First-degree murder, a Class A felony, carries a mandatory life sentence without the possibility of parole.
In his conclusion, Judge O’Grady stated:
“When the symmetrical bruises on Durben’s neck are considered along with the evidence described above, discussed above, including the staging of the death scene, and Davis’ contrivances with rescue personnel, his contrivance at the hospital, his contrivance during interviews, and the significant inconsistencies in Davis’ statements, I am firmly convinced that Durben did not kill herself.
I am firmly convinced, despite the uncertainty in the medical evidence, because I have been able to consider all of the evidence including specifically Davis’ own statements. I am firmly convinced that Brian Davis choked Holly Durben and then shot her.
The evidence proves beyond a reasonable doubt that on July 18, 2009, Brian Heath Davis choked, then shot Holly Rae Durben. That Holly Rae Durben died as a result of being choked and shot. That Brian Heath Davis acted with malice aforethought, and that Brian Heath Davis acted willfully, deliberately, premeditatedly and with a specific intent to kill Holly Rae Durben.
It is therefore, ordered, adjudged, and decreed that Defendant, Brian Heath Davis is guilty under count I of Murder in the 1st Degree….”
~ Judge Timothy O’Grady, The Hamburg Reporter, Feb. 17, 2015
On Thursday, April 9, 2015, Judge O’Grady sentenced Brian Davis to life in prison for Holly’s death.
Holly Rae Durben was born May 30, 1980 in Honolulu, Hawaii, the daughter of Daniel Ray and Ruby Claire (Cornelius) Durben.
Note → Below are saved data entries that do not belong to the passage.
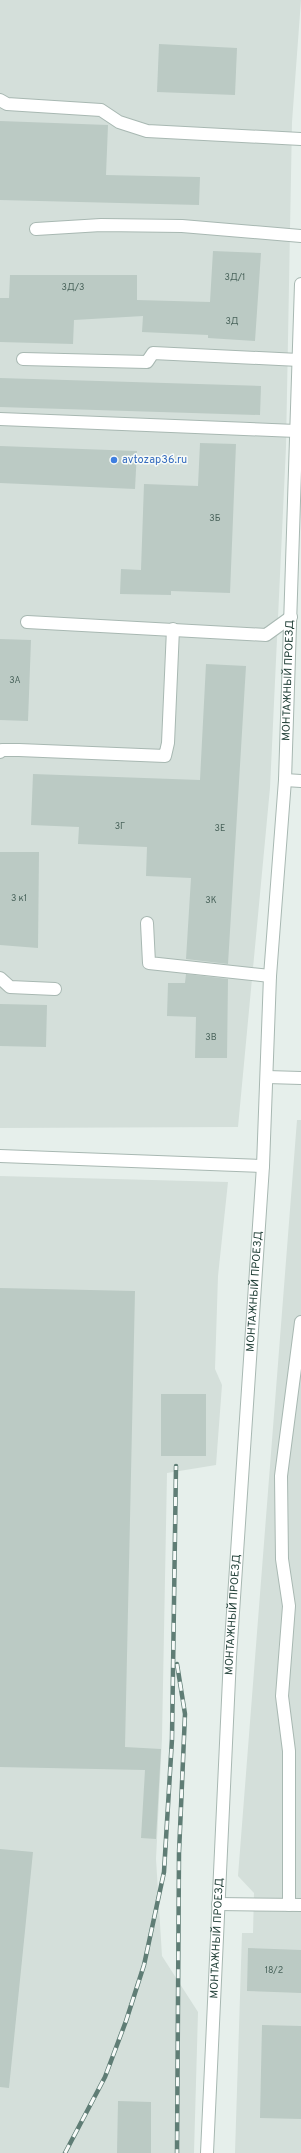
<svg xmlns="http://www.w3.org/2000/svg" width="301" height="2153" font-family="Overpass,sans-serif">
<rect width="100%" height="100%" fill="#e6efeb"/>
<!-- built -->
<g fill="#d4dfda">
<path d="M0 0H301L292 122 286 447 270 788 238 1127 0 1128Z"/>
<path d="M297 1120H301V2153H235L242 1933H253L254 1893 238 1876Z"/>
<path d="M0 1176 228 1182 218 1276 215 1369 222 1385 216 1465 167 1473 162 1738 156 1859 162 1956 198 2012 194 2153H0Z"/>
</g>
<!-- building -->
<g fill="#bbcac4">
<path d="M159 44 237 48 235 95 157 92Z"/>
<path d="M0 121 108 125 106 175 200 177 199 205 0 200Z"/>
<path d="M213 251 261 253 255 341 208 338V335L142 332 143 316 74 320 73 344 0 342V298H9L10 275H137V300L210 302Z"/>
<path d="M0 378 261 386 260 415 0 407Z"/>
<path d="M200 443 236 444 230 593 171 591V595L120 594 121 569 141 570 144 484 198 486Z"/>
<path d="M0 446 137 451 135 489 0 483Z"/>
<path d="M0 639 31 640 28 721 0 720Z"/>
<path d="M206 664 246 666 228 964 186 959 191 878 146 876 147 847 78 844 79 827 31 825 33 774 200 780Z"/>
<path d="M0 852H39L38 948 0 945Z"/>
<path d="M186 974 228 979 227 1058H195L196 1017 167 1016 168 983H185Z"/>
<path d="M0 1004 47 1005 46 1047 0 1046Z"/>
<path d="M0 1288 135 1291 125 1747 161 1749 156 1839 141 1838 145 1770 0 1767Z"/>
<rect x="161" y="1394" width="45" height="62"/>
<path d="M0 1849 33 1852 9 2088 0 2087Z"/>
<path d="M248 1948 301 1950V1993L247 1991Z"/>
<path d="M262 2025 301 2026V2119L260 2118Z"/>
<path d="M118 2101 151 2102V2153H117Z"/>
</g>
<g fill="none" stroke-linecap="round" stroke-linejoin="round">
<!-- minor casing -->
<g stroke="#a8b8b2" stroke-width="14">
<g id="minor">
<path d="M0 100 7 104 101 110 119 122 147 131 301 139"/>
<path d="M36 229 101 225 182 226 301 236"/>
<path d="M23 359 147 362 153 353 299 360"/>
<path d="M0 419 296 431"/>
<path d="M27 622 266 635 291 617"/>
<path d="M0 752 2 750H19L165 756 168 743 173 629"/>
<path d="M285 780 301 781"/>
<path d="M147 923 149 963 270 976"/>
<path d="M0 978 10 987 55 989"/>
<path d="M267 1077 301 1078"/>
<path d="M0 1156 263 1166"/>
<path d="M218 1904 301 1905"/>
<path d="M289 1905V1751L282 1696 289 1606 282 1559 281 1476 301 1322"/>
<path id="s1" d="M207 2153 230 1657 263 1166 270 976 285 780 301 284"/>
</g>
</g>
<!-- minor -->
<use href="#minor" stroke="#fff" stroke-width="12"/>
<!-- rail casing -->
<g stroke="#5f7d75" stroke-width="4.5">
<g id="rail">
<path d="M177 1664 185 1714 179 1853 177 2153"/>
<path d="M65 2153 105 2077 126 2021 144 1965 164 1872 172 1739 176 1466"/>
</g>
</g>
<!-- rail -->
<use href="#rail" stroke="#f7fbf9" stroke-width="3" stroke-dasharray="9" stroke-linecap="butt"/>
</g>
<!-- markers -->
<circle fill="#3f7fe0" stroke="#f7fbf9" stroke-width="1.5" cx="114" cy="460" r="4"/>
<g text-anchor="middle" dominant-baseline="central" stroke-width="3" stroke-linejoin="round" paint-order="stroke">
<!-- number labels -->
<g font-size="9" fill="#4a645c">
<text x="235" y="277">3Д/1</text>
<text x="73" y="287">3Д/3</text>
<text x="232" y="321">3Д</text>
<text x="215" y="518">3Б</text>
<text x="15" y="680">3А</text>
<text x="120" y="826">3Г</text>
<text x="220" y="828">3Е</text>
<text x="19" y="898">3 к1</text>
<text x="211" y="900">3К</text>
<text x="211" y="1037">3В</text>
<text x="274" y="1970">18/2</text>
</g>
<!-- shop labels -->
<g font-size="11" fill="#366cbe" stroke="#f7fbf9" text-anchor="start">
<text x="122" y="460">avtozap36.ru</text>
</g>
<!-- street labels -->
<g font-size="11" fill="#24423a" stroke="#f7fbf9">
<text stroke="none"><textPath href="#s1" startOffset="1475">МОНТАЖНЫЙ ПРОЕЗД</textPath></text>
<text stroke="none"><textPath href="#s1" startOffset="863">МОНТАЖНЫЙ ПРОЕЗД</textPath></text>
<text stroke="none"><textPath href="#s1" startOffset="539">МОНТАЖНЫЙ ПРОЕЗД</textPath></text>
<text stroke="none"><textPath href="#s1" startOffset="215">МОНТАЖНЫЙ ПРОЕЗД</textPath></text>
</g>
</g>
</svg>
She passed away on Saturday morning, July 18, 2009 at her home near Shenandoah at the age of 29 years, 1 month and 18 days.
Holly graduated from Bellevue East High School in 1998. She then attended college working towards a degree in communications, and currently worked for Chat Mobility/Radio Shack in Shenandoah.
Holly had a special love for animals and worked as a volunteer with the Bellevue, Nebraska Humane Society.
She also enjoyed listening to music, playing alto sax and bass guitar, roller blading and scuba diving. She also had a passion for caring for people with special needs.
Survivors included her mother, Ruby Durben of Bedford, Iowa; her father, Daniel R. Durben and his wife, Billie, of Port Washington, Ohio; two sisters, Dana N. Kinney of Bellevue, Nebraska, Heather Richardson and her husband Charles of Niota, Tennessee; a brother, Daniel S. Durben of Virginia Beach, Virginia; along with many other relatives and friends.
Memorial services were held at 6 p.m. Friday, July 24, 2009, at Emmanuel Lutheran Church in Shenandoah with Rev. Mahlon Bekedam and Rev. Randy Allman officiating. Visitation with the family present was held following the service at the Emmanuel Lutheran Church, with a private family burial scheduled for a later date.
The Kirsch Funeral Chapel of Shenandoah was in charge of arrangements.
The family suggested that memorial contributions be made to the Bellevue, Nebraska Humane Society or to DOVES.